18 Eylül 2009 Cuma

Ergenekon ve Masonlar Üzerine

Ergenekon- Mason bağlantılarına fazlaca derinlemesine inilmediği için birçok konu da karanlıkta kalmaya mahkûm olmuş durumda.


Atatürk’ün ölümü hakkında çokça senaryo yazılıp çizildiği için Masonların Atatürk’ü öldürdüğü üzerinde fazla durmayacağız.
Zaten ağır basan görüş de Masonların ATA’yı öldürdüğü yönünde.
Ancak Ergenekon- Mason bağlantılarına fazlaca derinlemesine inilmediği için birçok konu da karanlıkta kalmaya mahkûm olmuş durumda.
Bizim şu meşhur Bilderbergci ve Illüminati üyesi bir numaranın izini yakaladıktan sonra ondan önceki 1’lerin peşine düşmüştüm.
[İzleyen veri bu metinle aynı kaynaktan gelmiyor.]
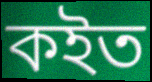
কইত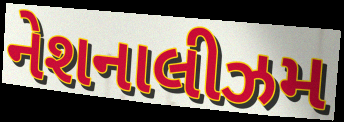
નેશનાલીઝમ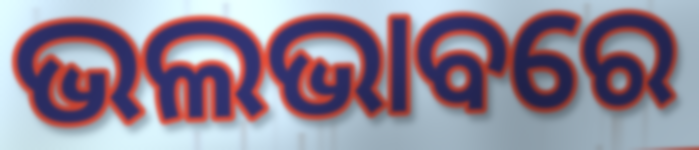
ଭଲଭାବରେ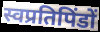
स्वप्रतिपिंडों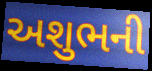
અશુભની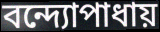
বন্দ্যোপাধায়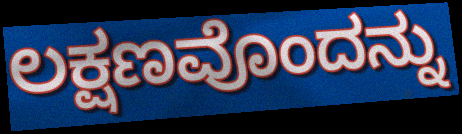
ಲಕ್ಷಣವೊಂದನ್ನುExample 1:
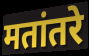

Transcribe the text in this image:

मतांतरे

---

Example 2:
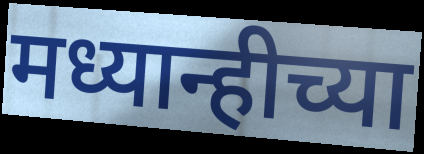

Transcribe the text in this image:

मध्यान्हीच्या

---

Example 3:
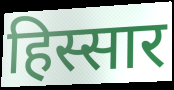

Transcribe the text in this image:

हिस्सार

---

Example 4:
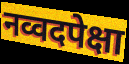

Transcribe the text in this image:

नव्वदपेक्षा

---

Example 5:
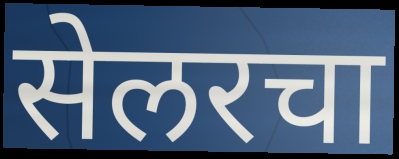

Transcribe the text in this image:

सेलरचाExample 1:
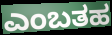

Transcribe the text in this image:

ಎಂಬತಹ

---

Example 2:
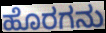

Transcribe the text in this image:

ಹೊರಗನು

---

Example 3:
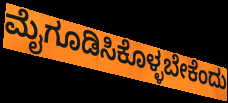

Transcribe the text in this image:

ಮೈಗೂಡಿಸಿಕೊಳ್ಳಬೇಕೆಂದು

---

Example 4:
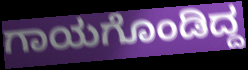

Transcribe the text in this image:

ಗಾಯಗೊಂಡಿದ್ದ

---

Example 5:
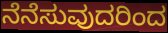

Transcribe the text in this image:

ನೆನೆಸುವುದರಿಂದ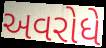
અવરોધે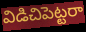
విడిచిపెట్టరా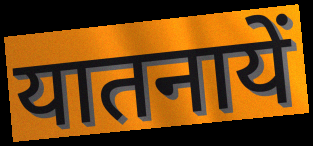
यातनायेंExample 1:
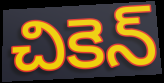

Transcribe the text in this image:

చికెన్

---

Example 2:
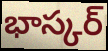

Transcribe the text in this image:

భాస్కర్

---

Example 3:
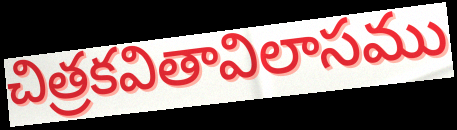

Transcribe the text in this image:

చిత్రకవితావిలాసము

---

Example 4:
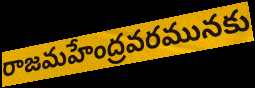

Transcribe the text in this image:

రాజమహేంద్రవరమునకు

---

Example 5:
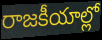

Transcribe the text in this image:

రాజకీయాల్లో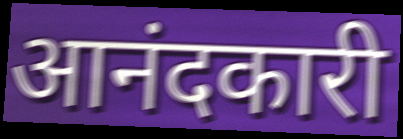
आनंदकारी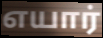
எயார்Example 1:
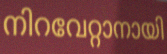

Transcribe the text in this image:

നിറവേറ്റാനായി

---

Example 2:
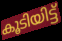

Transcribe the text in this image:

കൂടിയിട്ട്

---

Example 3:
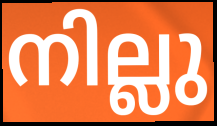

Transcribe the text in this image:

നില്ലു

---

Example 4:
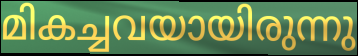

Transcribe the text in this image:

മികച്ചവയായിരുന്നു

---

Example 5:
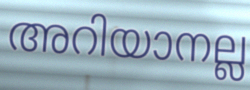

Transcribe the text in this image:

അറിയാനല്ലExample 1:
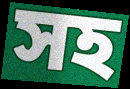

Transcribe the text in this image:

সহ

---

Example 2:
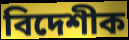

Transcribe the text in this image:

বিদেশীক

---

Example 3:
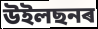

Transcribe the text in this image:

উইলছনৰ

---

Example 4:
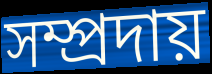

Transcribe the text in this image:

M.Kemal dönemiyle alakalı bir şey çıkar mı diye araştırırken çok enteresan bağlantıların çıkması Ergenekon dönen çıkmazı iyice içinden çıkılmaz bir hale getireceğe benziyor.
Şu sıralar Türkiye, Almanya, Yunanistan ve Fransa dörtgeninde gezen Ergenekon lideri bir numaralı büyüğümüz hayli perişan bir durumda olsa da pek pes edeceğe benzemiyor.
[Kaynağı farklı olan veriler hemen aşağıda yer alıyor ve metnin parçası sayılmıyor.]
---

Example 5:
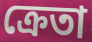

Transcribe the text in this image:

ক্ৰেতা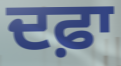
ਦਫ਼ਾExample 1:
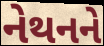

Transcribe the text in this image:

નેથનને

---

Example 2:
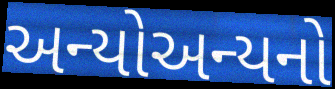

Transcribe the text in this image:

અન્યોઅન્યનો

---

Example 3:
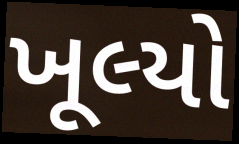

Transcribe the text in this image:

ખૂલ્યો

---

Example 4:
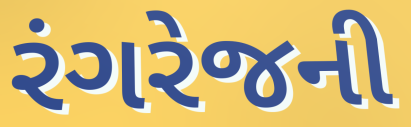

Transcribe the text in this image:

રંગરેજની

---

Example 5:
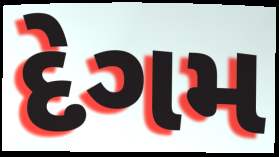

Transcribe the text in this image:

દેગમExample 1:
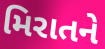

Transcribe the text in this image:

મિરાતને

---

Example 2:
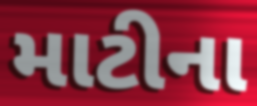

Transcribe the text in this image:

માટીના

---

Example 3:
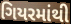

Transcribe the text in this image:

ગિયરમાંથી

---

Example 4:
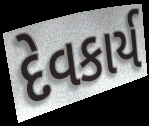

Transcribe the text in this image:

દેવકાર્ય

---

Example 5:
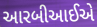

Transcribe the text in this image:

આરબીઆઈએ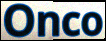
OncoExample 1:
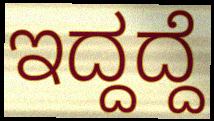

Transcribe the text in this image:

ಇದ್ದದ್ದೆ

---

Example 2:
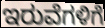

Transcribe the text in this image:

ಇರುವೆಗಳಿಗೆ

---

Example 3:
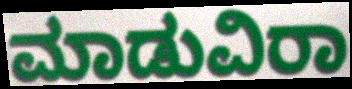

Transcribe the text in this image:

ಮಾಡುವಿರಾ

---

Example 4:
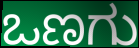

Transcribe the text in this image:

ಒಣಗು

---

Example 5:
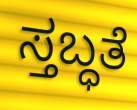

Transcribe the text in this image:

ಸ್ತಬ್ಧತೆ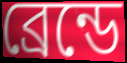
ব্রেন্ডে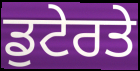
ਡੁਟੇਰਤੇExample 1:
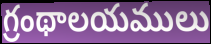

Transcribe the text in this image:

గ్రంథాలయములు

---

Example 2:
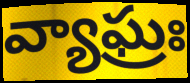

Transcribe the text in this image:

వ్యాఘ్రః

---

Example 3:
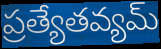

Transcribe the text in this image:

ప్రత్యేతవ్యమ్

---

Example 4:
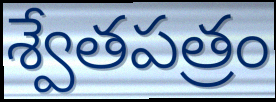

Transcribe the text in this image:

శ్వేతపత్రం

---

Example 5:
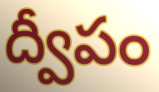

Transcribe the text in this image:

ద్వీపంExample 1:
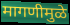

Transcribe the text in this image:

मागणीमुळे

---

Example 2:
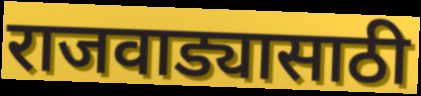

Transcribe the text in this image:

राजवाड्यासाठी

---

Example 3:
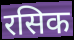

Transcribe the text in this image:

रसिक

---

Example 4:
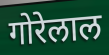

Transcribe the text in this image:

गोरेलाल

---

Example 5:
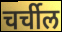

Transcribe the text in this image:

चर्चील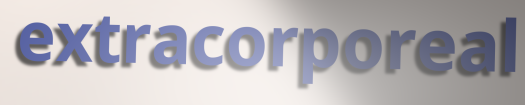
extracorporealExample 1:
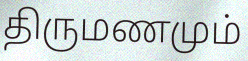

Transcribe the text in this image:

திருமணமும்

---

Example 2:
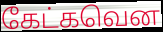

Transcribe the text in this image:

கேட்கவென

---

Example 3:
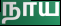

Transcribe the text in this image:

நாய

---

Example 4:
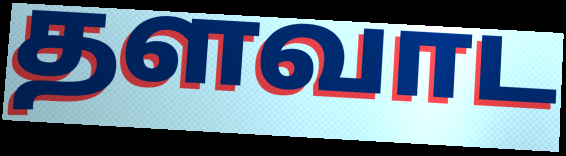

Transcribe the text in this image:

தளவாட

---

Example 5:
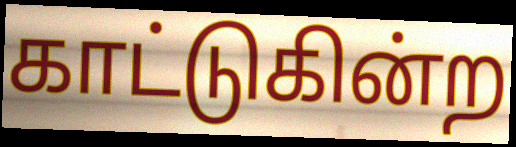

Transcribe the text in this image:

காட்டுகின்ற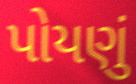
પોયણું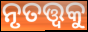
ନୃତତ୍ତ୍ଵକୁ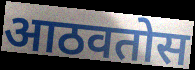
आठवतोस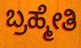
ಬ್ರಹ್ಮೇತಿ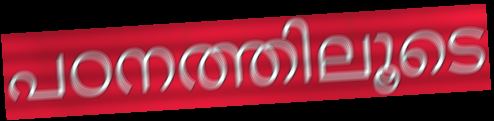
പഠനത്തിലൂടെ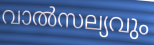
വാൽസല്യവും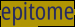
epitome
Yeni bir ortam olur mu, olmaz mı diye ABD ve Almanya güzergâhlarında kulis peşinde koşmakla meşgul.
Önümüzdeki aylarda Trilateral Commission ve CFR’nin yapacağı toplantılara katılır mı bilemiyoruz ama bu toplantılara katılan 55 kişinin içersinde olan Bill Clinton’dan önceden yaptıkları gibi yardım isterler mi orası da muallâk.
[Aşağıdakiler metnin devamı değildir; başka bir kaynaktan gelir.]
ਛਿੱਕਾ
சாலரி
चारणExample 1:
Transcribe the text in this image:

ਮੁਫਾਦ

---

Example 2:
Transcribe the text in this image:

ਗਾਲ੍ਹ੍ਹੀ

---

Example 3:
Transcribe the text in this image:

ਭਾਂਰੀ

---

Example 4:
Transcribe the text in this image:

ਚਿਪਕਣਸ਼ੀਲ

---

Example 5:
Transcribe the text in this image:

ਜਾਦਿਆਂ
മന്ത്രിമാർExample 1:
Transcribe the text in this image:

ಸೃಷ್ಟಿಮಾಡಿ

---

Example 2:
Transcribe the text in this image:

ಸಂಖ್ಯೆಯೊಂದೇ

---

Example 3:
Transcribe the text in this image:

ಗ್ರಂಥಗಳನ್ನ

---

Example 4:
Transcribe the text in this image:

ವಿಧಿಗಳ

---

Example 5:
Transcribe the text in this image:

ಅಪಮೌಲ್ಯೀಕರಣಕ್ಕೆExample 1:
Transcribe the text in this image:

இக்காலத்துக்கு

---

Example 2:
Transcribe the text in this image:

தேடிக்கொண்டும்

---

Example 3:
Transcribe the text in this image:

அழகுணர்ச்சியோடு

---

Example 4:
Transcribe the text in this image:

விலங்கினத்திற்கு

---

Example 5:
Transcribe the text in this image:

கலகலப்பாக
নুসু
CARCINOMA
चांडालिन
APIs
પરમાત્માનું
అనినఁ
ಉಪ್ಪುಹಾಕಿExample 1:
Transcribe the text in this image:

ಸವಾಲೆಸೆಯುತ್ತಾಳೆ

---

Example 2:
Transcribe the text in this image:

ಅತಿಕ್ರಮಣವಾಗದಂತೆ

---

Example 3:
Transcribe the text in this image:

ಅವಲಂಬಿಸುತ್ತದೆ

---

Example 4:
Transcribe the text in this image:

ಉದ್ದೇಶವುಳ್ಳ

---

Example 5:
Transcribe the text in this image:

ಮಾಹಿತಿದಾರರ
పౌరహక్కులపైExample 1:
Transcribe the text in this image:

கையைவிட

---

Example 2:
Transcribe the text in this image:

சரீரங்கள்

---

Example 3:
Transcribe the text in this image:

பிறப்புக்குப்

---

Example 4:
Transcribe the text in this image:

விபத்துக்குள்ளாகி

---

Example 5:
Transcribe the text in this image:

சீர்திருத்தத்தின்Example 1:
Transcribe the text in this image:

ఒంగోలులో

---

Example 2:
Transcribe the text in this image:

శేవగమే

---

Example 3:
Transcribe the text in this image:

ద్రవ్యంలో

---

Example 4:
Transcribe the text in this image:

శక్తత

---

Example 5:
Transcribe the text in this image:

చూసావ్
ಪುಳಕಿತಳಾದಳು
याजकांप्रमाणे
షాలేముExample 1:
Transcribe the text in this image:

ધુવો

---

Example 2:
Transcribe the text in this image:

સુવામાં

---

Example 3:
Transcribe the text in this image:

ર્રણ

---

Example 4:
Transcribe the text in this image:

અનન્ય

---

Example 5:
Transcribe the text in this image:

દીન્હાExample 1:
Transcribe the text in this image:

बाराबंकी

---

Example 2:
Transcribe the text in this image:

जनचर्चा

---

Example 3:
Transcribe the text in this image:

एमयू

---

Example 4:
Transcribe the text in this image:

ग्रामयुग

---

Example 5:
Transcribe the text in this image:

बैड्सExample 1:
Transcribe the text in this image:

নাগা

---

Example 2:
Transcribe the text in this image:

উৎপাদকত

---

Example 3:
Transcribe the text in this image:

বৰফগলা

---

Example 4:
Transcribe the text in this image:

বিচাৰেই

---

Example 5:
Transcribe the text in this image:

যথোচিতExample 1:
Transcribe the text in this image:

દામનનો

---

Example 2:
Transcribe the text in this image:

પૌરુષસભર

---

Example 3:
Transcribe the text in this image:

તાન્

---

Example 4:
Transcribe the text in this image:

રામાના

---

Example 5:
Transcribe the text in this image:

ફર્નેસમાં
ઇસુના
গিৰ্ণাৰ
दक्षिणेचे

İşin kötü yanı Bill’in hanımı Ergenekoncuların karşısında, yani bir numara Bill’i ikna etse de bizim Hillary’i ikna etmesi çok zor.
Türk lobisi Hillary Clinton’u avucunun içine almasa da Clinton üzerinde etkin konumdalar.
*
Atatürk’ün ölümü ile bunların ne alakası var diyeceksiniz.
Aslında pekte yok gibi gözüküyor…
Ancak ve ancak…
*
Bildiğiniz üzere Cuma namazlarını terk etmeyen bir numaralı arkadaşın yaşı yaklaşık olarak 80’e yaklaşmak üzere.
Gerçi 70 altıda olabilir ama 70 üstü gösteriyor.
Şimdi bu 1 numara denilen zevat kaç yıldır bu görevi yapıyor tam olarak onu kestiremiyoruz, yalnız ondan önceki 1 numaralı şahsın 1973’te kurulan ve baş aktörleri Henry Kissenger, Zbigniew Brzezinski ve David Rockefeller’in olduğu ve kurduğu Trilateral Commission adlı yapıya o yıllarda yerleşme olanağı nedir işte onu öğrenmek de gerekiyor.
En azından şunu biliyoruz ki, şimdiki 1 numara ondan önceki şahsın ölümünden sonra oraya seçilmiş ve hala daha bu görevi devam ettiriyor.(Bazıları sık sık bir numara değişiyor dese de tamamen yalan, 38’den sonra 4 veya 5 tane bir numara bilgisi var)
Tabii işin diğer bir garip tarafı da şu, 80 darbesinde Evren paşa’nın darbe için emir aldığı bir numaranın Türk olmaması. Tıpkı 60 darbesinde olduğu gibi.
60’da amansız bir darbe savunucusu olan İsmet Paşa acaba mason localarını açarken kimden emir almıştı, ona bu emri veren kimdi? Şimdiye kadar niçin bu sorunun cevabını araştıran olmadı…
Atatürk’ün kapattığı mason localarını açmak için İnönü neden bu kadar acele etti?
*
Kremline Atatürk’ün ölüm raporunu sunan Türkiye’nin ikinci mason lideri Mustafa Hakkı Nalçacı Ergenekon’la uzaktan-yakından bir bağının olması bizi dipsiz bir kuyuya götürüyor.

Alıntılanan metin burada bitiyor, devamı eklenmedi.